> [Exercise directions]
Retype all data exactly as given. Pictures should not be retyped.

> [Supplied material]
'''
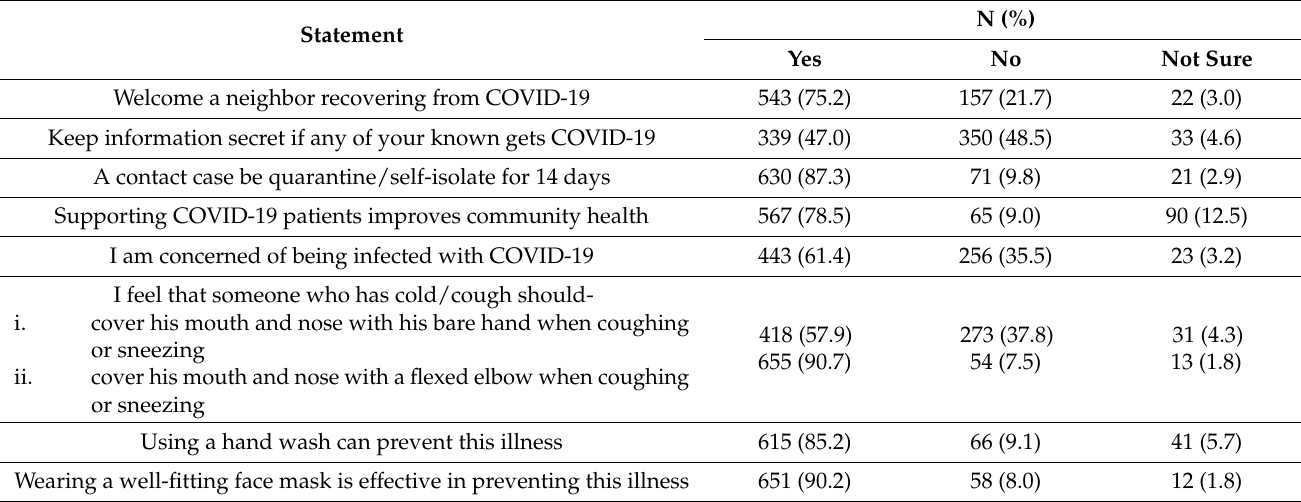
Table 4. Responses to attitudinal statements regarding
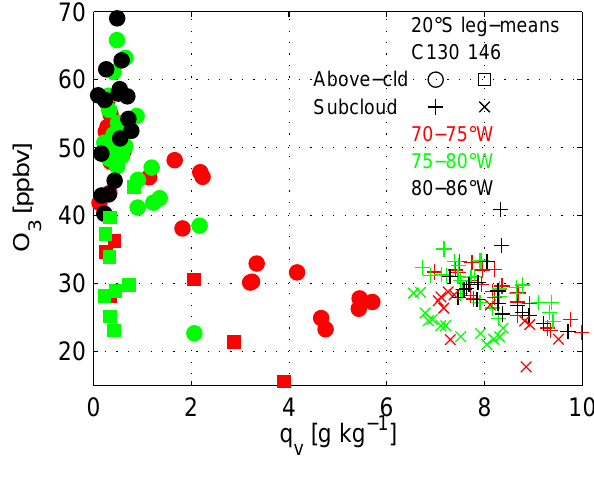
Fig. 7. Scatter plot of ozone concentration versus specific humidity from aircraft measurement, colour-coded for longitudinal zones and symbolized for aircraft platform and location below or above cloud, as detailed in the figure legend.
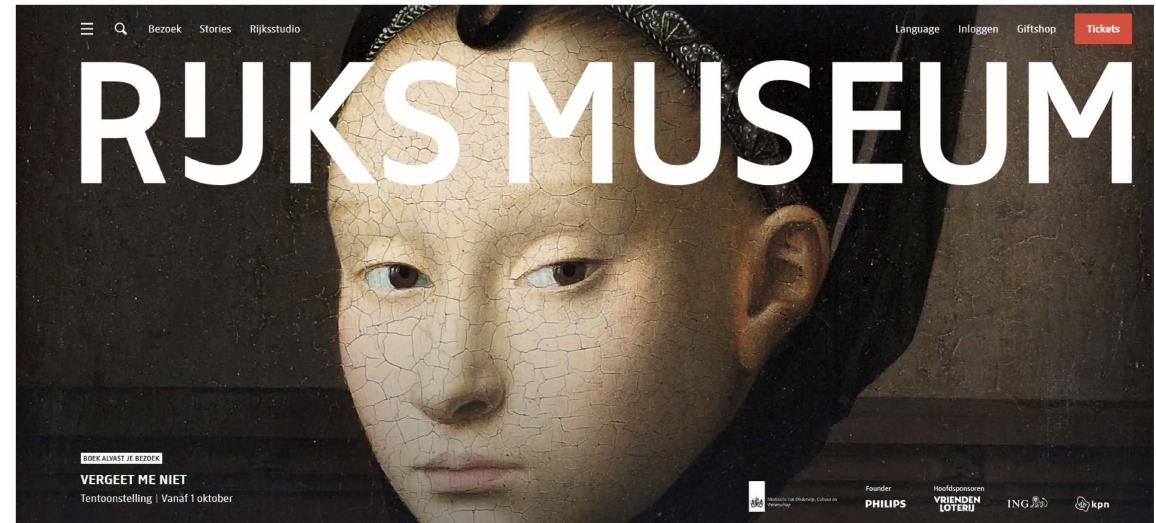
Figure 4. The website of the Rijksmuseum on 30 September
'''
> [Response area]
Table 4. Responses to attitudinal statements regarding
Fig. 7. Scatter plot of ozone concentration versus specific humidity from aircraft measurement, colour-coded for longitudinal zones and symbolized for aircraft platform and location below or above cloud, as detailed in the figure legend.
Figure 4. The website of the Rijksmuseum on 30 September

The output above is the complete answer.